My experience is that the message I’m attempting to convey is usually very simple and direct. Therefore, my main concern is to help the viewer understand that I’m not expecting that they’ll discover a whole story in an image and that I’ll be satisfied if they see just an easy and obvious message.
There are times my interest is drawn toward the idea of presenting abstract objects that challenge the viewer to find a message. It’s a kind of Rorschach Test where you’re inviting people to project their own meaning and story into the image. They don’t realize that you took the picture because you liked the shapes and colors. There is no special story coming from your side of the process.
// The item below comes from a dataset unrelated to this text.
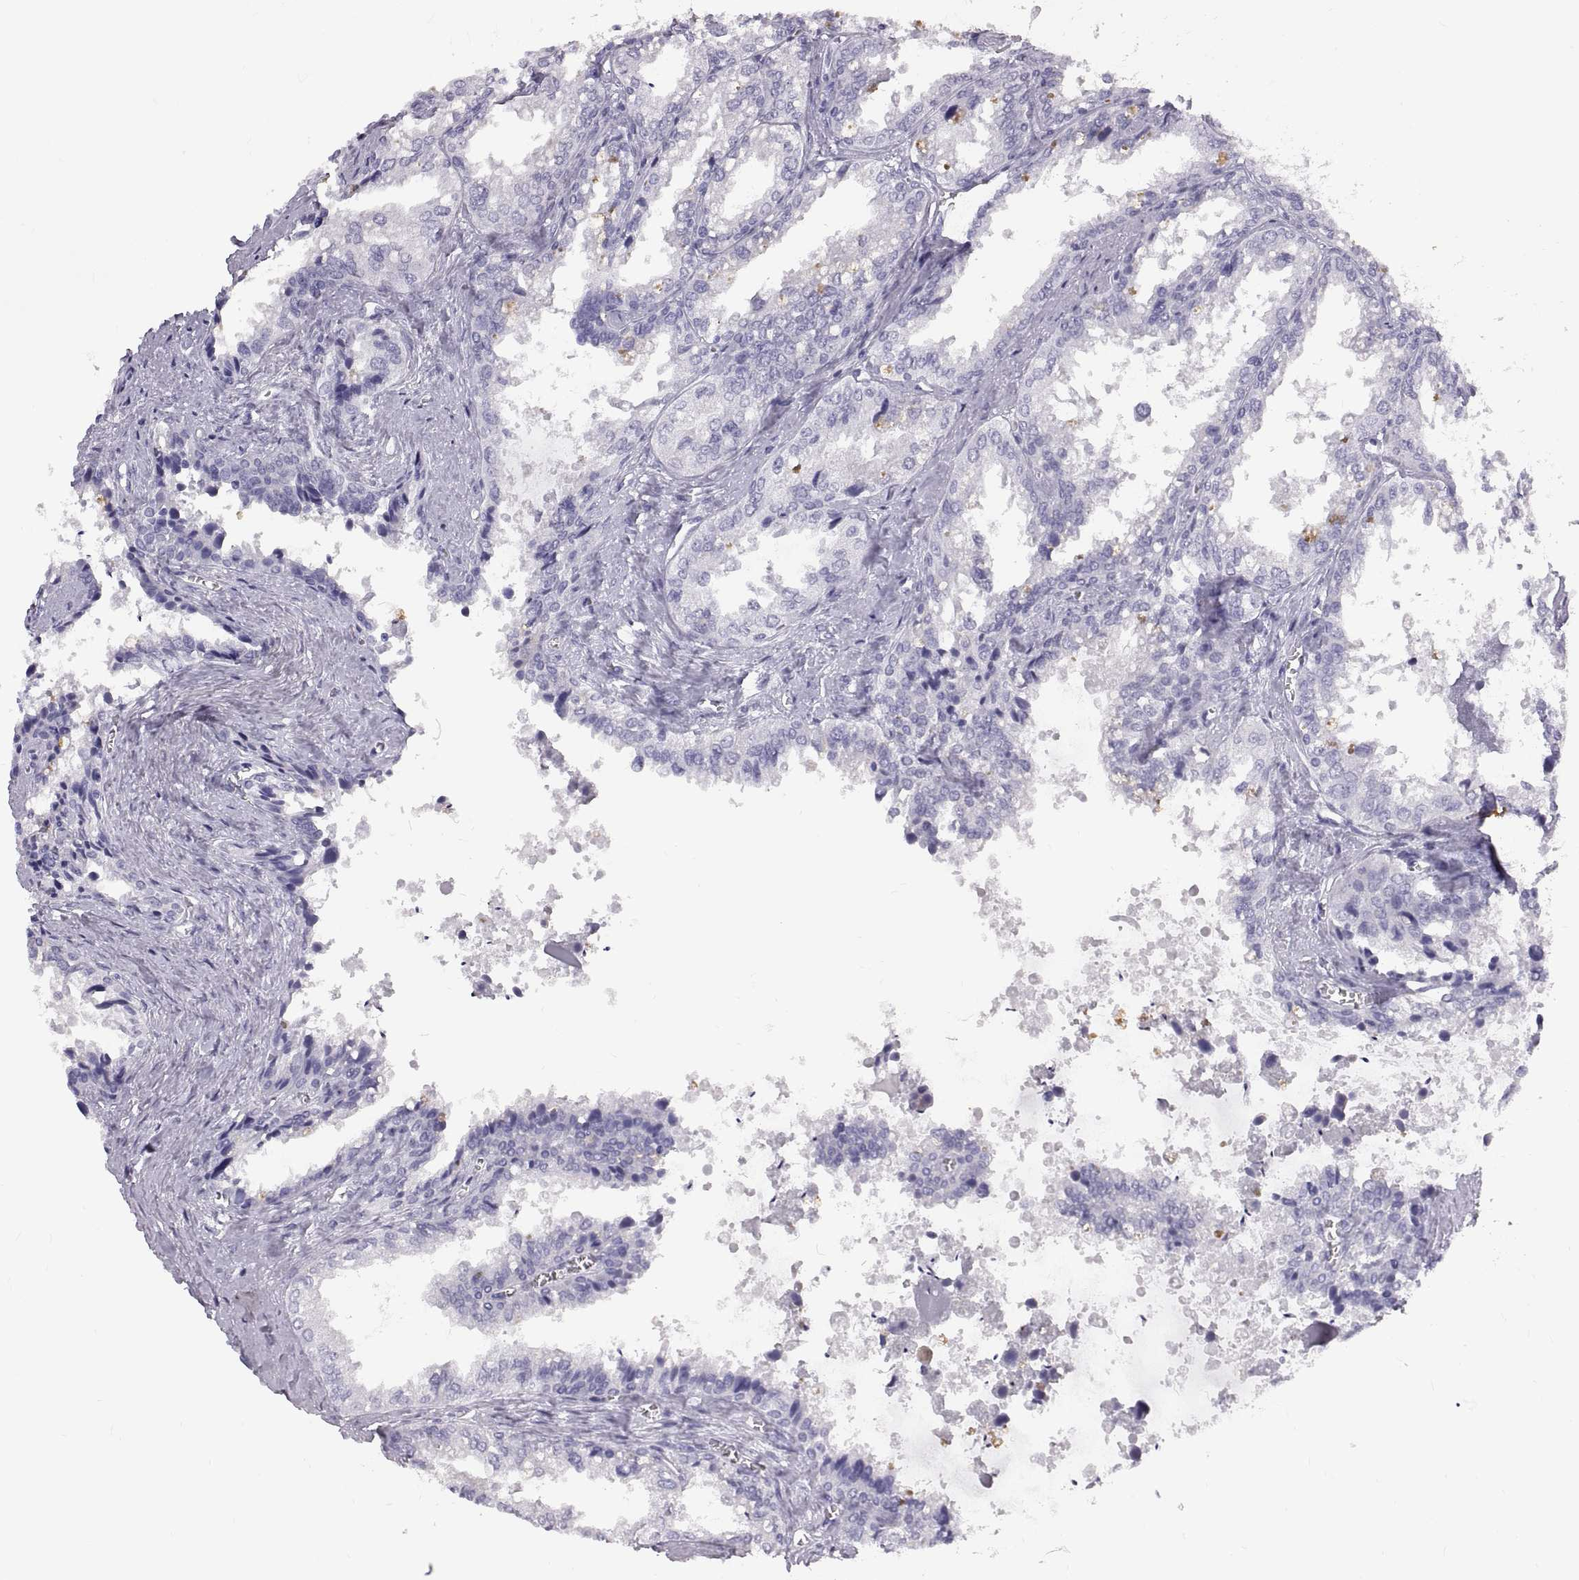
{"staining": {"intensity": "negative", "quantity": "none", "location": "none"}, "tissue": "seminal vesicle", "cell_type": "Glandular cells", "image_type": "normal", "snomed": [{"axis": "morphology", "description": "Normal tissue, NOS"}, {"axis": "topography", "description": "Seminal veicle"}], "caption": "IHC image of benign seminal vesicle: seminal vesicle stained with DAB displays no significant protein expression in glandular cells.", "gene": "WFDC8", "patient": {"sex": "male", "age": 67}}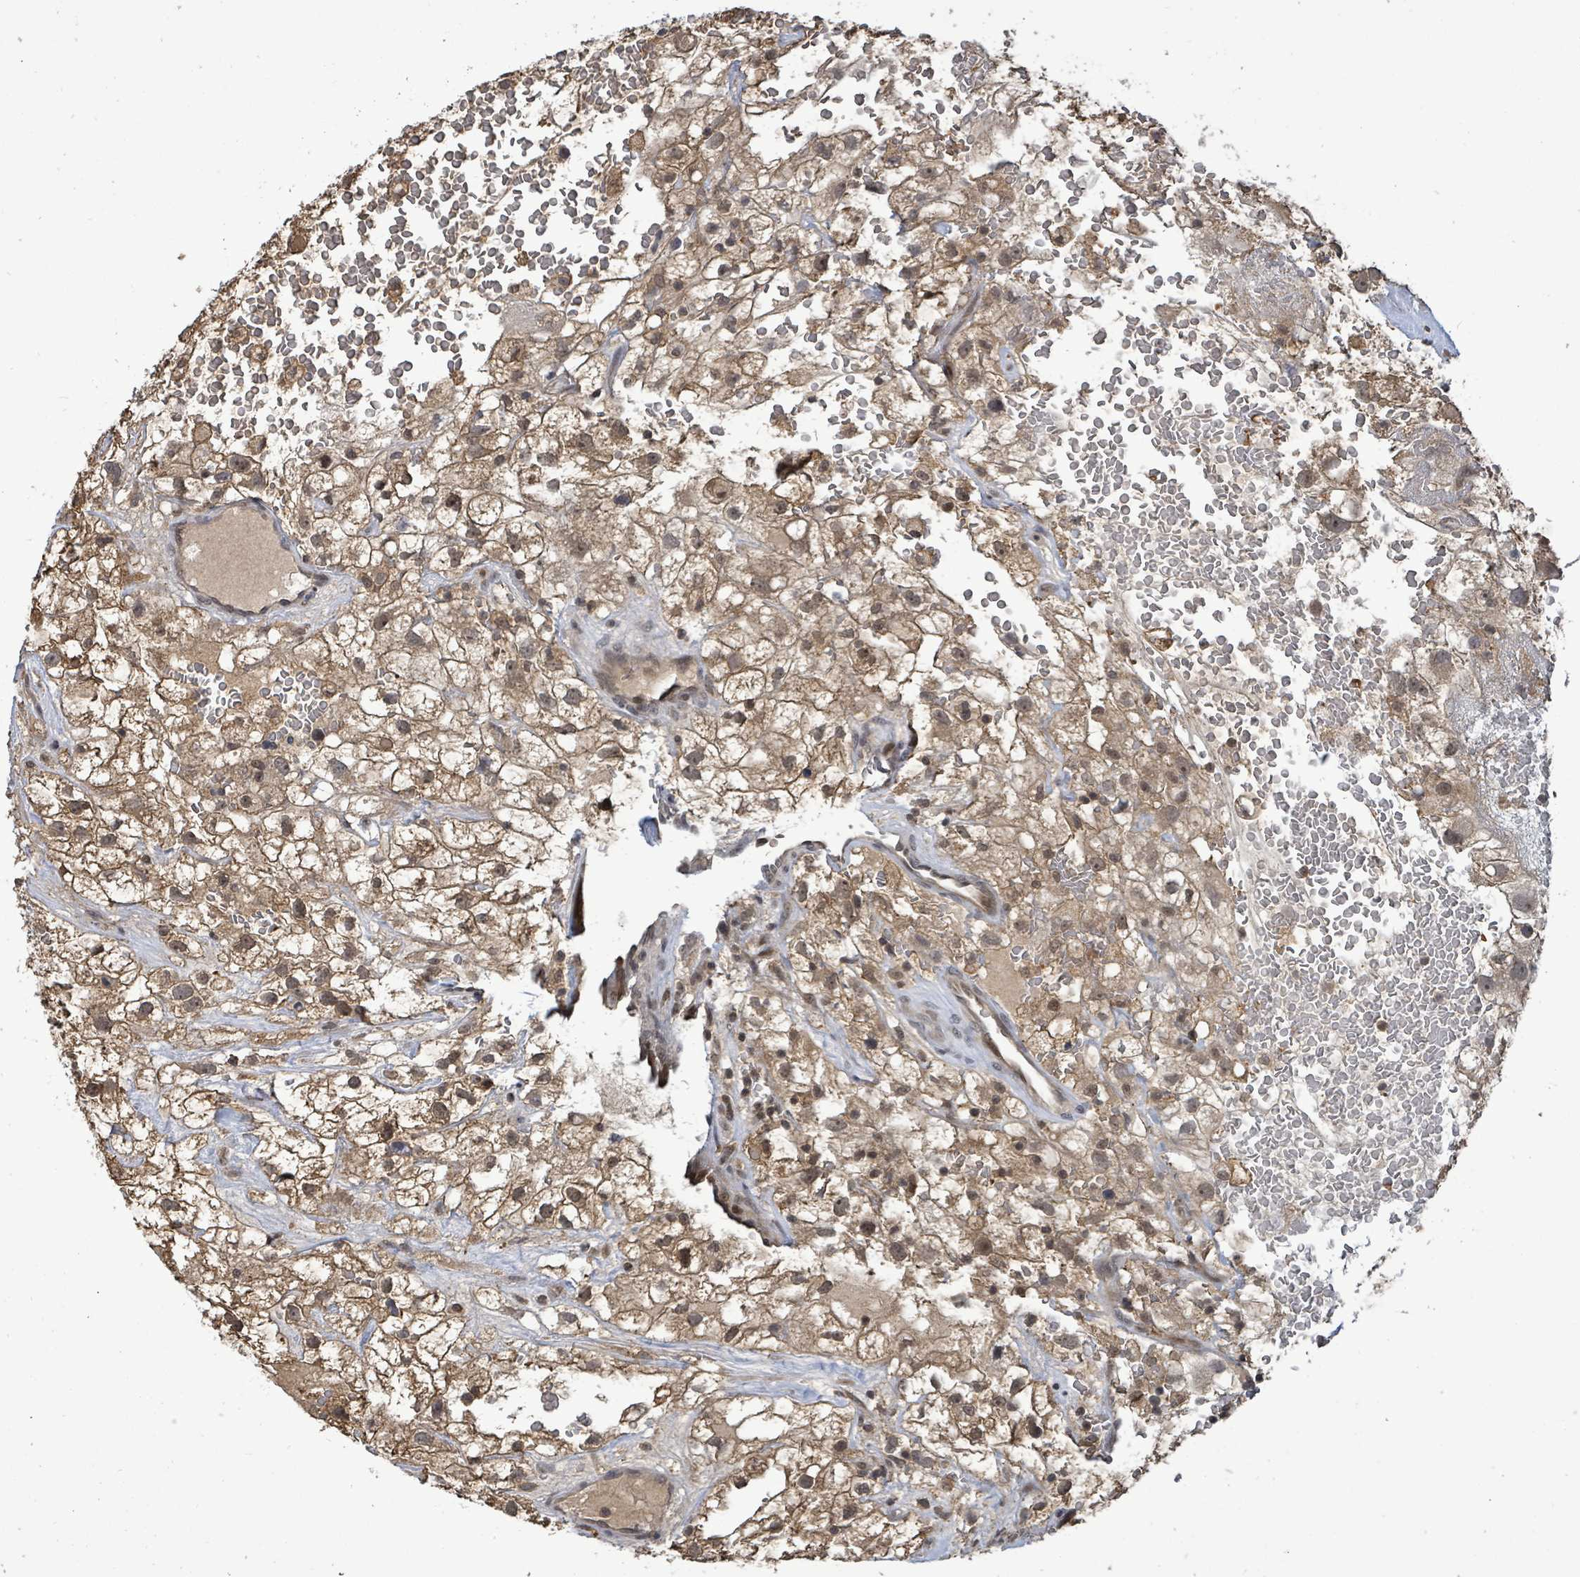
{"staining": {"intensity": "moderate", "quantity": "25%-75%", "location": "cytoplasmic/membranous"}, "tissue": "renal cancer", "cell_type": "Tumor cells", "image_type": "cancer", "snomed": [{"axis": "morphology", "description": "Adenocarcinoma, NOS"}, {"axis": "topography", "description": "Kidney"}], "caption": "A brown stain labels moderate cytoplasmic/membranous staining of a protein in renal cancer tumor cells. (Stains: DAB in brown, nuclei in blue, Microscopy: brightfield microscopy at high magnification).", "gene": "FBXO6", "patient": {"sex": "male", "age": 59}}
Consider what methods may be available to help you improve the possibility that others will understand your message and intent through the image. Some are obvious.
Limit the view to include only the objects that relate to your message.
Get extra close to those objects (If that helps).
Shoot from the right-to-left and up-to-down angle that best reveals the relationship(s) you’re trying to capture.
Consider using color, grey scale and monochrome to emphasize the importance or lack of importance of color in your message.
To limit the view to the objects that present your subject you may even have to cut and crop creatively, placing your objects in an odd shaped frame. The result could be an image that’s long and narrow or it could involve a final print that’s in a circle or other unusual shape.